## Task statement
Count the lines in the records below that contain the string "Find", treating uppercase and lowercase as different. Reply with the number alone.

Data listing

## BEGIN

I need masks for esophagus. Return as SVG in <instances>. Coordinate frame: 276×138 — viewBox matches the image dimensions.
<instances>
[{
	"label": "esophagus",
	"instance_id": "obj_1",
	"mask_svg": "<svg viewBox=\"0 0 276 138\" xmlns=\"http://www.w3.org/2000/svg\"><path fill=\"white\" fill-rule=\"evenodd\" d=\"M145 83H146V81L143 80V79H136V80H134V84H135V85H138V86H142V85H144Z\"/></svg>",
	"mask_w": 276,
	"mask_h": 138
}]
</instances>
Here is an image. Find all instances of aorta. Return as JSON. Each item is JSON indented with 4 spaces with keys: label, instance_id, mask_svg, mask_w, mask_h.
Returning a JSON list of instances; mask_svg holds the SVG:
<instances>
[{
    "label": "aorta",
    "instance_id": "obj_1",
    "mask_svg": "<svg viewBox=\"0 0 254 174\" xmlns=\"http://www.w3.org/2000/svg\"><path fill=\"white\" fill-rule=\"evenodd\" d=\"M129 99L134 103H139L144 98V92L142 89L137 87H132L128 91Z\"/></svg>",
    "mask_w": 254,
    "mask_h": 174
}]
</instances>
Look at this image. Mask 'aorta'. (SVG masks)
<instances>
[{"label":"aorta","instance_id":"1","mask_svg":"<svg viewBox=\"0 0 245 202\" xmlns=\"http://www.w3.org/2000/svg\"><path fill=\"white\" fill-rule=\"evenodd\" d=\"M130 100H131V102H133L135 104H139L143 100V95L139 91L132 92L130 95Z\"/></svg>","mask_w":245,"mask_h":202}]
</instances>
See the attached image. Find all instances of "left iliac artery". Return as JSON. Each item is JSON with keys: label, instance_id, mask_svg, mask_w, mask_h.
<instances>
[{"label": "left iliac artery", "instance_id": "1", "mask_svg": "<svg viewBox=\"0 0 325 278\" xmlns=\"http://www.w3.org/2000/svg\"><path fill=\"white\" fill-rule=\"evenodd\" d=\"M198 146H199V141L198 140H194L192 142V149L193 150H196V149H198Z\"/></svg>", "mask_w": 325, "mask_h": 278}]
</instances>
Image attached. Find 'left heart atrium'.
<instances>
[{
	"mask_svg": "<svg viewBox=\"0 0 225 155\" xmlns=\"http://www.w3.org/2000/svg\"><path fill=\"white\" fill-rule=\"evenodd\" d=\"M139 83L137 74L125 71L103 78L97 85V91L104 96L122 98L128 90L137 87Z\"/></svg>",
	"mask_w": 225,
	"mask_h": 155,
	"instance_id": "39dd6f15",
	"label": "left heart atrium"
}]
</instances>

## END

## Answer
3